__Collected data__
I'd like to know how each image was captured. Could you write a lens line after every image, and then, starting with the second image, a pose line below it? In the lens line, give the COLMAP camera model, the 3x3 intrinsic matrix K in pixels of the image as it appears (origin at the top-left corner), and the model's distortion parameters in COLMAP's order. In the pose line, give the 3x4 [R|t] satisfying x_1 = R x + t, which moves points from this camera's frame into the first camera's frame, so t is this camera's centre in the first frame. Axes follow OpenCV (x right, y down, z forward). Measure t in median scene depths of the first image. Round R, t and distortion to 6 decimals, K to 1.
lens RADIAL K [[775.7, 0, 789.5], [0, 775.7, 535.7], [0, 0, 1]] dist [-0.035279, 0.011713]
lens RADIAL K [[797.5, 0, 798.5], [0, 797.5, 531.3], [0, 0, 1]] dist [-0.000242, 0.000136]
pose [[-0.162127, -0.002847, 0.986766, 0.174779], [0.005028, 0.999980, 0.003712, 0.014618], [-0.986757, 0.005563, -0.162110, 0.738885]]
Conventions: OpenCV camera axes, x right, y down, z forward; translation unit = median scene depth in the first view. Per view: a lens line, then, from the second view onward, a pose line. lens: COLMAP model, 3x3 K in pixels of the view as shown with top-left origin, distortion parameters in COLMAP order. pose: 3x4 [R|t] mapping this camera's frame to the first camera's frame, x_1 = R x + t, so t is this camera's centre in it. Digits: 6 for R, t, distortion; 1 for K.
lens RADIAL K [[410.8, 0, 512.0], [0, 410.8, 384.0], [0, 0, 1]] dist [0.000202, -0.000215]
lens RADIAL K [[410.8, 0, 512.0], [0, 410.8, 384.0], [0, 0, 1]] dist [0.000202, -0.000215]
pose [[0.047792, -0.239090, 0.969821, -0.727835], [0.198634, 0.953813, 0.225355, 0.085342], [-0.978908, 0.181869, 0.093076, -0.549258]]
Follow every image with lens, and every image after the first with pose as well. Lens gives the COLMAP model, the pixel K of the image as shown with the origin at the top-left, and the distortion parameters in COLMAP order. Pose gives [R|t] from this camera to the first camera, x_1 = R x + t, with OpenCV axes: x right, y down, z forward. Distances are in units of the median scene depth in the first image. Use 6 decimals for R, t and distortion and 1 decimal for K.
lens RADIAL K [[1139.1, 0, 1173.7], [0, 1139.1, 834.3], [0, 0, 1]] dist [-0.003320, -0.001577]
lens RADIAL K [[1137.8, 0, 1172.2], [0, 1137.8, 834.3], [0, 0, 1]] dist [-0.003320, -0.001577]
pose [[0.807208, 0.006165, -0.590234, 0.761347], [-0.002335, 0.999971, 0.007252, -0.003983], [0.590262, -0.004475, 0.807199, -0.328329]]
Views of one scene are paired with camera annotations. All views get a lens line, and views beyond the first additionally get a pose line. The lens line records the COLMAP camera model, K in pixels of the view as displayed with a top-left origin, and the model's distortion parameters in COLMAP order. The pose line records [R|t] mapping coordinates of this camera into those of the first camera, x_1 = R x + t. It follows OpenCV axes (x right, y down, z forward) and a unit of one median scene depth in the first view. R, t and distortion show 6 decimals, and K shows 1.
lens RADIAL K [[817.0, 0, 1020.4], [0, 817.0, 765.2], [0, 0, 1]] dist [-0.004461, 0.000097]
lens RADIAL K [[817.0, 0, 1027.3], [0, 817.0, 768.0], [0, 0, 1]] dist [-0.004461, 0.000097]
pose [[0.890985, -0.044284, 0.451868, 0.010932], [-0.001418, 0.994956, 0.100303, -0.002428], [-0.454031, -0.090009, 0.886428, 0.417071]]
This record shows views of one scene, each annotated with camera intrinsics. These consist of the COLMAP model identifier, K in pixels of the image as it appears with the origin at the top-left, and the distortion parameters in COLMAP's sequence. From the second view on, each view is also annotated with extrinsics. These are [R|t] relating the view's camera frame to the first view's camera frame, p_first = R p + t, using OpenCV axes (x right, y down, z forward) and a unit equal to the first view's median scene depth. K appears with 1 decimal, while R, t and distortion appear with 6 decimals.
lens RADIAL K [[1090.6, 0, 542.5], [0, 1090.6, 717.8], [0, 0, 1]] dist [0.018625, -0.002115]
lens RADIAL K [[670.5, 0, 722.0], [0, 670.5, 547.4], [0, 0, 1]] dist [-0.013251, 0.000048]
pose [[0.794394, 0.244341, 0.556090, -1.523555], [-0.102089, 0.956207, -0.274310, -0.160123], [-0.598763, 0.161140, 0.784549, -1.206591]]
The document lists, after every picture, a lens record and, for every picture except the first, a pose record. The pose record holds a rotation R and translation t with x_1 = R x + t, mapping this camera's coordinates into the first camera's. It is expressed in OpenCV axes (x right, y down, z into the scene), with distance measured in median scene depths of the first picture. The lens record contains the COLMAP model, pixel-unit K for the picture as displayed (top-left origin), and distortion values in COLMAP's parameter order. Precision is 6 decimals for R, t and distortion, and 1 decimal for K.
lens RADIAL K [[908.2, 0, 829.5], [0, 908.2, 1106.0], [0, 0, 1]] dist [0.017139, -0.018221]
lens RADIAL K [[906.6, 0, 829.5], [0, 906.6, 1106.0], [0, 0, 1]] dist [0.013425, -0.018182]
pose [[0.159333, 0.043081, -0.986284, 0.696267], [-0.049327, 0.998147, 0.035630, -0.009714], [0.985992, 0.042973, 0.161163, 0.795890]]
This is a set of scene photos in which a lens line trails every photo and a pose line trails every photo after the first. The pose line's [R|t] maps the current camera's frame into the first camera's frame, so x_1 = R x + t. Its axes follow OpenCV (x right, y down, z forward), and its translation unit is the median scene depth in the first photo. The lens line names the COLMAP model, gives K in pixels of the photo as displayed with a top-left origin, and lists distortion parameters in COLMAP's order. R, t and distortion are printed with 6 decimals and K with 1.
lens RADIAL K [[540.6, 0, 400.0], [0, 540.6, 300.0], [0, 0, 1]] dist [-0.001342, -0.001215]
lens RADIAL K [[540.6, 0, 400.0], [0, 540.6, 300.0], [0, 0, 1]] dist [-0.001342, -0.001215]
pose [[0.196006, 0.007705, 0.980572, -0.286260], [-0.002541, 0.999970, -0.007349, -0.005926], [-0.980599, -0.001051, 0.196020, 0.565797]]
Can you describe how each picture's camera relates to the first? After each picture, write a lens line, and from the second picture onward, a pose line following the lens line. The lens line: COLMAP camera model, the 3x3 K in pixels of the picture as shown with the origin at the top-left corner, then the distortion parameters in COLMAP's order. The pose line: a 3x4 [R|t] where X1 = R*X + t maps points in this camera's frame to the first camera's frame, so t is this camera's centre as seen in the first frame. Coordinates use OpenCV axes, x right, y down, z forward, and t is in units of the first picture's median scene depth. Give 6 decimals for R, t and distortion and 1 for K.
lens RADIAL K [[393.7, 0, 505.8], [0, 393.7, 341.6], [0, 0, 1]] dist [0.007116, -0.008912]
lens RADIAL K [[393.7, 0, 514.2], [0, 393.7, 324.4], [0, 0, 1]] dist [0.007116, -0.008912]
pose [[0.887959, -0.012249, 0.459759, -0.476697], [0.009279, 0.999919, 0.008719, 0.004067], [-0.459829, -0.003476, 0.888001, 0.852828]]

__WHAT IS BEING ASKED__
Transcribe all of the data so that each line matches the source exactly.

__ANSWER BOX__
I'd like to know how each image was captured. Could you write a lens line after every image, and then, starting with the second image, a pose line below it? In the lens line, give the COLMAP camera model, the 3x3 intrinsic matrix K in pixels of the image as it appears (origin at the top-left corner), and the model's distortion parameters in COLMAP's order. In the pose line, give the 3x4 [R|t] satisfying x_1 = R x + t, which moves points from this camera's frame into the first camera's frame, so t is this camera's centre in the first frame. Axes follow OpenCV (x right, y down, z forward). Measure t in median scene depths of the first image. Round R, t and distortion to 6 decimals, K to 1.
lens RADIAL K [[775.7, 0, 789.5], [0, 775.7, 535.7], [0, 0, 1]] dist [-0.035279, 0.011713]
lens RADIAL K [[797.5, 0, 798.5], [0, 797.5, 531.3], [0, 0, 1]] dist [-0.000242, 0.000136]
pose [[-0.162127, -0.002847, 0.986766, 0.174779], [0.005028, 0.999980, 0.003712, 0.014618], [-0.986757, 0.005563, -0.162110, 0.738885]]
Conventions: OpenCV camera axes, x right, y down, z forward; translation unit = median scene depth in the first view. Per view: a lens line, then, from the second view onward, a pose line. lens: COLMAP model, 3x3 K in pixels of the view as shown with top-left origin, distortion parameters in COLMAP order. pose: 3x4 [R|t] mapping this camera's frame to the first camera's frame, x_1 = R x + t, so t is this camera's centre in it. Digits: 6 for R, t, distortion; 1 for K.
lens RADIAL K [[410.8, 0, 512.0], [0, 410.8, 384.0], [0, 0, 1]] dist [0.000202, -0.000215]
lens RADIAL K [[410.8, 0, 512.0], [0, 410.8, 384.0], [0, 0, 1]] dist [0.000202, -0.000215]
pose [[0.047792, -0.239090, 0.969821, -0.727835], [0.198634, 0.953813, 0.225355, 0.085342], [-0.978908, 0.181869, 0.093076, -0.549258]]
Follow every image with lens, and every image after the first with pose as well. Lens gives the COLMAP model, the pixel K of the image as shown with the origin at the top-left, and the distortion parameters in COLMAP order. Pose gives [R|t] from this camera to the first camera, x_1 = R x + t, with OpenCV axes: x right, y down, z forward. Distances are in units of the median scene depth in the first image. Use 6 decimals for R, t and distortion and 1 decimal for K.
lens RADIAL K [[1139.1, 0, 1173.7], [0, 1139.1, 834.3], [0, 0, 1]] dist [-0.003320, -0.001577]
lens RADIAL K [[1137.8, 0, 1172.2], [0, 1137.8, 834.3], [0, 0, 1]] dist [-0.003320, -0.001577]
pose [[0.807208, 0.006165, -0.590234, 0.761347], [-0.002335, 0.999971, 0.007252, -0.003983], [0.590262, -0.004475, 0.807199, -0.328329]]
Views of one scene are paired with camera annotations. All views get a lens line, and views beyond the first additionally get a pose line. The lens line records the COLMAP camera model, K in pixels of the view as displayed with a top-left origin, and the model's distortion parameters in COLMAP order. The pose line records [R|t] mapping coordinates of this camera into those of the first camera, x_1 = R x + t. It follows OpenCV axes (x right, y down, z forward) and a unit of one median scene depth in the first view. R, t and distortion show 6 decimals, and K shows 1.
lens RADIAL K [[817.0, 0, 1020.4], [0, 817.0, 765.2], [0, 0, 1]] dist [-0.004461, 0.000097]
lens RADIAL K [[817.0, 0, 1027.3], [0, 817.0, 768.0], [0, 0, 1]] dist [-0.004461, 0.000097]
pose [[0.890985, -0.044284, 0.451868, 0.010932], [-0.001418, 0.994956, 0.100303, -0.002428], [-0.454031, -0.090009, 0.886428, 0.417071]]
This record shows views of one scene, each annotated with camera intrinsics. These consist of the COLMAP model identifier, K in pixels of the image as it appears with the origin at the top-left, and the distortion parameters in COLMAP's sequence. From the second view on, each view is also annotated with extrinsics. These are [R|t] relating the view's camera frame to the first view's camera frame, p_first = R p + t, using OpenCV axes (x right, y down, z forward) and a unit equal to the first view's median scene depth. K appears with 1 decimal, while R, t and distortion appear with 6 decimals.
lens RADIAL K [[1090.6, 0, 542.5], [0, 1090.6, 717.8], [0, 0, 1]] dist [0.018625, -0.002115]
lens RADIAL K [[670.5, 0, 722.0], [0, 670.5, 547.4], [0, 0, 1]] dist [-0.013251, 0.000048]
pose [[0.794394, 0.244341, 0.556090, -1.523555], [-0.102089, 0.956207, -0.274310, -0.160123], [-0.598763, 0.161140, 0.784549, -1.206591]]
The document lists, after every picture, a lens record and, for every picture except the first, a pose record. The pose record holds a rotation R and translation t with x_1 = R x + t, mapping this camera's coordinates into the first camera's. It is expressed in OpenCV axes (x right, y down, z into the scene), with distance measured in median scene depths of the first picture. The lens record contains the COLMAP model, pixel-unit K for the picture as displayed (top-left origin), and distortion values in COLMAP's parameter order. Precision is 6 decimals for R, t and distortion, and 1 decimal for K.
lens RADIAL K [[908.2, 0, 829.5], [0, 908.2, 1106.0], [0, 0, 1]] dist [0.017139, -0.018221]
lens RADIAL K [[906.6, 0, 829.5], [0, 906.6, 1106.0], [0, 0, 1]] dist [0.013425, -0.018182]
pose [[0.159333, 0.043081, -0.986284, 0.696267], [-0.049327, 0.998147, 0.035630, -0.009714], [0.985992, 0.042973, 0.161163, 0.795890]]
This is a set of scene photos in which a lens line trails every photo and a pose line trails every photo after the first. The pose line's [R|t] maps the current camera's frame into the first camera's frame, so x_1 = R x + t. Its axes follow OpenCV (x right, y down, z forward), and its translation unit is the median scene depth in the first photo. The lens line names the COLMAP model, gives K in pixels of the photo as displayed with a top-left origin, and lists distortion parameters in COLMAP's order. R, t and distortion are printed with 6 decimals and K with 1.
lens RADIAL K [[540.6, 0, 400.0], [0, 540.6, 300.0], [0, 0, 1]] dist [-0.001342, -0.001215]
lens RADIAL K [[540.6, 0, 400.0], [0, 540.6, 300.0], [0, 0, 1]] dist [-0.001342, -0.001215]
pose [[0.196006, 0.007705, 0.980572, -0.286260], [-0.002541, 0.999970, -0.007349, -0.005926], [-0.980599, -0.001051, 0.196020, 0.565797]]
Can you describe how each picture's camera relates to the first? After each picture, write a lens line, and from the second picture onward, a pose line following the lens line. The lens line: COLMAP camera model, the 3x3 K in pixels of the picture as shown with the origin at the top-left corner, then the distortion parameters in COLMAP's order. The pose line: a 3x4 [R|t] where X1 = R*X + t maps points in this camera's frame to the first camera's frame, so t is this camera's centre as seen in the first frame. Coordinates use OpenCV axes, x right, y down, z forward, and t is in units of the first picture's median scene depth. Give 6 decimals for R, t and distortion and 1 for K.
lens RADIAL K [[393.7, 0, 505.8], [0, 393.7, 341.6], [0, 0, 1]] dist [0.007116, -0.008912]
lens RADIAL K [[393.7, 0, 514.2], [0, 393.7, 324.4], [0, 0, 1]] dist [0.007116, -0.008912]
pose [[0.887959, -0.012249, 0.459759, -0.476697], [0.009279, 0.999919, 0.008719, 0.004067], [-0.459829, -0.003476, 0.888001, 0.852828]]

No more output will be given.